Japan has recounted its islands – and discovered it has 7,000 more than it previously thought.
Digital mapping by the Geospatial Information Authority of Japan (GSI) recently found there to be 14,125 islands in Japanese territory, more than double the figure of 6,852 that has been in official use since a 1987 report by Japan’s Coast Guard.
However, the GSI this week stressed that the new figure reflected advances in surveying technology and the detail of the maps used for the count – it did not change the overall area of land in Japan’s possession.
It said that while there is no international agreement on how to count islands, it had used the same size criterion as the previous survey 35 years ago.
That entailed counting all naturally occurring land areas with a circumference of at least 100 meters (330 feet).
The new number does not include any artificially reclaimed land.
The islands surrounding Japan have been at the heart of several territorial disputes.

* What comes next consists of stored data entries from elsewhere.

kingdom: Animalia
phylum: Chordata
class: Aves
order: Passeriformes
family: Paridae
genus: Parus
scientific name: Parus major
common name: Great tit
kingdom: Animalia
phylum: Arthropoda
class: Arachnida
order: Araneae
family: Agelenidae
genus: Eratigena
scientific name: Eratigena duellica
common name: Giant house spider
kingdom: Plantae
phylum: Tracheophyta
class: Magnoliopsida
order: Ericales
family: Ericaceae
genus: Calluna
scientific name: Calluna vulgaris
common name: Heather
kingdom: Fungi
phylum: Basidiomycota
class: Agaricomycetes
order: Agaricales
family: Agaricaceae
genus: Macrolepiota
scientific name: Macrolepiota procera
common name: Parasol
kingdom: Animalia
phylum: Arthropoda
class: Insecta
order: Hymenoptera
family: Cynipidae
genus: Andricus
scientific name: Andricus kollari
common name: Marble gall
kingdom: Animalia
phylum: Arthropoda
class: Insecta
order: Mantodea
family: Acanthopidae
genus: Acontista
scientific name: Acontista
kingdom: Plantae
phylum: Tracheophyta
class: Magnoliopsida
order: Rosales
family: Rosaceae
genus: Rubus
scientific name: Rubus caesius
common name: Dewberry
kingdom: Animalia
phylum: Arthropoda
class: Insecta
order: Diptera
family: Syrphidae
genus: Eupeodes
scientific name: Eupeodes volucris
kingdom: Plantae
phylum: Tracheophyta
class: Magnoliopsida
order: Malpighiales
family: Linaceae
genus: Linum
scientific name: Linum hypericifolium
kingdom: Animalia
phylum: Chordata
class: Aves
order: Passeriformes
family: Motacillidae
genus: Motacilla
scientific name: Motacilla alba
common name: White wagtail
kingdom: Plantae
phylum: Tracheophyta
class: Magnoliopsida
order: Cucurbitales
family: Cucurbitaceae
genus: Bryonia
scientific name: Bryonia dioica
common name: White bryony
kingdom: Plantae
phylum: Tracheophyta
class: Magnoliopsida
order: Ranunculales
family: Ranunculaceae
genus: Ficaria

Japan lays claim to the Russian-held southern Kuril islands, which Tokyo calls the Northern Territories, a dispute that dates to the end of World War II, when Soviet troops seized them from Japan.
Japan also says it has a historical claim to the uninhabited Senkaku Islands in the East China Sea, which it currently administers, but China has repeatedly challenged that claim.
Meanwhile, Japan and South Korea remain locked in a more than 70-year dispute over the sovereignty of a group of islets known as Dokdo by Seoul and Takeshima by Tokyo in the Sea of Japan, which Korea calls the East Sea.